La dissolution de l’URSS à la fin des années 1990 a mis fin à l’uniformité de l’espace défensif russe et ses forces nucléaires, systèmes de défense aérienne, son complexe militaro-industriel. En proie à un difficile maintient de son statut de grande puissance, la fédération de Russie a essayé de conserver sa domination sur l’espace post soviétique par divers moyens et avant tout par des moyens militaires et politiques.

La perte des frontières géopolitiques de l’ex-URSS combinée à l’inéfficacité de la Communauté des Etats Indépendants (CEI) a conduit la Russie à s’orienter vers la constitution d’organisations intra régionales comme l’Organisation du Traité de Sécurité Collective (OTSC)., l’Organisation de la Coopération de Shanghai (OCS) ou l’Espace Economique Commun (EEU).

La Russie semblait ne pas prendre en compte les changements intervenus au sein de la CEI ces dernières années.
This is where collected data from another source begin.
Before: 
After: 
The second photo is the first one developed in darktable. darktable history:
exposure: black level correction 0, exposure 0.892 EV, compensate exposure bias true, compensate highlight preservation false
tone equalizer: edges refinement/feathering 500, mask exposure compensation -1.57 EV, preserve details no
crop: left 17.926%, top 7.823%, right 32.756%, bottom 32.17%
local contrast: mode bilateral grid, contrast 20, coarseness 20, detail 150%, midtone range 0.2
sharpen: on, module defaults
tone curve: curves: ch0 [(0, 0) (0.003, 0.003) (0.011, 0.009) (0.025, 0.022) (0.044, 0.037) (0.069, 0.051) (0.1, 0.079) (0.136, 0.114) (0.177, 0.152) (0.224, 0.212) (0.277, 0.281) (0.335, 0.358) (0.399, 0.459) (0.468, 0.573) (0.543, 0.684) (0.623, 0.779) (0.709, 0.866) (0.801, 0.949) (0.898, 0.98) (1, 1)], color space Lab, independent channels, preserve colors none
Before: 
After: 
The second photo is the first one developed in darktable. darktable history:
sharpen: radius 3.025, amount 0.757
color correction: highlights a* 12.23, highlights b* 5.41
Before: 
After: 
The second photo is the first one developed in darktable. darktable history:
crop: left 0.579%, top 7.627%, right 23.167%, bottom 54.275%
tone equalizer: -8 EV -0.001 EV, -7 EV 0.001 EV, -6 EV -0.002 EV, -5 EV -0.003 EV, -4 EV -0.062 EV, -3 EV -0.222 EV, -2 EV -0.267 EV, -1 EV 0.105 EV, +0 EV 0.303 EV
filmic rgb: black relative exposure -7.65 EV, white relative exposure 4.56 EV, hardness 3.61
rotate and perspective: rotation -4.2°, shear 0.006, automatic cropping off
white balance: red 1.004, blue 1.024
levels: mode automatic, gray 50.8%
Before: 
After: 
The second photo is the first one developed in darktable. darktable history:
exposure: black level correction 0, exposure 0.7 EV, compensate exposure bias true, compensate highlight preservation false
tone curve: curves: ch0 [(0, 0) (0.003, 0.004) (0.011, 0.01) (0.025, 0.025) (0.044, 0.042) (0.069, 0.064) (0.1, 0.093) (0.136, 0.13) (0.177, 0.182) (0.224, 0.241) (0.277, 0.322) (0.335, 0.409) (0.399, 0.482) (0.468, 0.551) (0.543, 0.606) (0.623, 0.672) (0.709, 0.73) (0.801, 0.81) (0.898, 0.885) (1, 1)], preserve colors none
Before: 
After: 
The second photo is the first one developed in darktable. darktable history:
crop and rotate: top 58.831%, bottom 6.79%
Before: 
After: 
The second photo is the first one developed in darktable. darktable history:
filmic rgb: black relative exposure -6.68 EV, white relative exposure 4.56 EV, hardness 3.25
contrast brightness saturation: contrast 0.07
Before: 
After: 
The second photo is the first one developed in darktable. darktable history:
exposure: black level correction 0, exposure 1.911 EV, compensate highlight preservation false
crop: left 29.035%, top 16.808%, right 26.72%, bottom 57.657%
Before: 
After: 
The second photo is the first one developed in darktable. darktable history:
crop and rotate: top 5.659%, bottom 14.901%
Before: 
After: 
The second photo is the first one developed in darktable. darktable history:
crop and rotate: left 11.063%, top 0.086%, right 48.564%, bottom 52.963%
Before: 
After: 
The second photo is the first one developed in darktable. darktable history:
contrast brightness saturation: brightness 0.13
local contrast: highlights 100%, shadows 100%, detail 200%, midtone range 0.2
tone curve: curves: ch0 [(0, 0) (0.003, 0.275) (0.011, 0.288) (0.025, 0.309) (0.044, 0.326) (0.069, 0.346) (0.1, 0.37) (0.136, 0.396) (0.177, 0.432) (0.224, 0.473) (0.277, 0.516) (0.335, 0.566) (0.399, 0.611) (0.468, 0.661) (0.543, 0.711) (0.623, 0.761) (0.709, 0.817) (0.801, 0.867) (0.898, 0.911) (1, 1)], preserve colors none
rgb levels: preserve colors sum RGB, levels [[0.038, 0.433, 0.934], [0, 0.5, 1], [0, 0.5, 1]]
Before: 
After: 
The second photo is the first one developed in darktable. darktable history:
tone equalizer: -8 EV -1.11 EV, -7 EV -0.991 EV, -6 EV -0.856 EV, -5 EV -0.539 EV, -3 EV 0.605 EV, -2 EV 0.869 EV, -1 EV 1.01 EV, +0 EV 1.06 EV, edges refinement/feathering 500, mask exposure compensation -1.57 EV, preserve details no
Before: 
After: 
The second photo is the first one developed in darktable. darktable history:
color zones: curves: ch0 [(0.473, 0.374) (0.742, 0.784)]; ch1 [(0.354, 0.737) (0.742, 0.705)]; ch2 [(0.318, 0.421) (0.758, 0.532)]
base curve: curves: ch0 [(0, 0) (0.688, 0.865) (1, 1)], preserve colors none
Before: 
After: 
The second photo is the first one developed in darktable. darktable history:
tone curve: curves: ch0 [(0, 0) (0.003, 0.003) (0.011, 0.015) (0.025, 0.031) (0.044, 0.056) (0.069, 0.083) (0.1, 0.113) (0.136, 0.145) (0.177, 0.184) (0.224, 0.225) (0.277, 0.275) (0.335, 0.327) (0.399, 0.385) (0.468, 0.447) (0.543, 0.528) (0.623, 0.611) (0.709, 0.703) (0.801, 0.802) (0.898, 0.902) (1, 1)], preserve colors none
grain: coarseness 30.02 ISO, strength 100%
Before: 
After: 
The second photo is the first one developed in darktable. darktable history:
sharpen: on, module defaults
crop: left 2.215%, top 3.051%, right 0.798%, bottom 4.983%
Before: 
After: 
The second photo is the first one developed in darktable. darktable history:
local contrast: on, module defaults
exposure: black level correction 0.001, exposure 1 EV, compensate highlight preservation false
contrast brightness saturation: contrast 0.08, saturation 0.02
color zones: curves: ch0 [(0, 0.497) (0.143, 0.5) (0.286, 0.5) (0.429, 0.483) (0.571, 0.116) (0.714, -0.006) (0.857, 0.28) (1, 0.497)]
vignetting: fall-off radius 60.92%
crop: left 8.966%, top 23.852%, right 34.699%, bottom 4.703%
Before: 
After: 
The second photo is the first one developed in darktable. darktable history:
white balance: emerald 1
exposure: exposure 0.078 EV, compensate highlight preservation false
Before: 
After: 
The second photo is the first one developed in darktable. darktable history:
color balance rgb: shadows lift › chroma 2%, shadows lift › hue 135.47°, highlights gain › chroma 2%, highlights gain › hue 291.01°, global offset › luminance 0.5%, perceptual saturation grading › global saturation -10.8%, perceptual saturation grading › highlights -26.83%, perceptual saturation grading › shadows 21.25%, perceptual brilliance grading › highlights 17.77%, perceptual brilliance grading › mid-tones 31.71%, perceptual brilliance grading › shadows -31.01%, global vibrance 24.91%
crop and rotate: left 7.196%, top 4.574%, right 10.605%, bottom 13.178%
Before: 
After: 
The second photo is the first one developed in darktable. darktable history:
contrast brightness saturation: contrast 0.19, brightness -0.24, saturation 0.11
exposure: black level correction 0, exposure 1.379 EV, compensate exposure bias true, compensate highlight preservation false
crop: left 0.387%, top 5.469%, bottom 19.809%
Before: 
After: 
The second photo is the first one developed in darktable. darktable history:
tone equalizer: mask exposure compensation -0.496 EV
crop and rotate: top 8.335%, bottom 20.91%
C’est seulement après les révolutions orange (en Géorgie en 2003 et en Ukraine en 2004) que le Kremlin s’est rendu compte du nécessaire remodelage du système de sécurité régional de l’ex-URSS.

La coopération politico-militaire au sein de la CEI

Après la chute de l’Union Soviétique, la Russie a réussi (avec l’aide des Etats-Unis) à garder le contrôle des forces nucléaires restant sur les territoires de la Biélorussie , de l’Ukraine et du Kazakhstan. L’étape suivante fut la création d’une structure régionale de sécurité au sein de la CEI.

En mai 1992, un traité de sécurité collective fut signé (ce traité est également connu sous le nom de Traité de Tachkent) avec pour parties prenantes la Russie , l’Azerbaïdjan, la Biélorussie , la Géorgie , le Kazakhstan, le Kirghizstan, le Tadjikistan et l’Ouzbékistan. Les seuls pays à refuser ce traité furent la Moldavie , le Turkménistan et l’Ukraine. Le traité de Tachkent était un mélange d’alliances militaires classiques prévenant l’agression de l’un des membres signataires et de systèmes collectifs de sécurité (le traité autorisait ses membres à intervenir pour résoudre les conflits potentiels dans les pays d’ex-URSS).

La CEI s’est révélée être un bon moyen de “divorce à l’amiable” mais elle n’a jamais mené à la création d’un nouveau bloc politico-militaire pro russe à même de reformer l’ex espace soviétique et de s’opposer à l’expansion de l’OTAN et de l’UE. La coopération au sein de la CEI a été minée par les aspirations d’indépendance totale de Moscou de la part de certains Etats. Le noyau dur de ce groupe « rebelle » était constitué de la Géorgie , l’Azerbaïdjan, l’Ukraine et la Moldavie (qui voulaient rejoindre les structures politiques et de sécurité occidentales) ainsi que l’Ouzbékistan qui souhaitait avoir un rôle de premier plan en Asie centrale. Ces pays avaient créé une organisation appelée GUUAM avec le soutien des Etats-Unis. En 1999, l’Azerbaïdjan, la Géorgie et l’Ouzbékistan sortirent du traité de Tashkent.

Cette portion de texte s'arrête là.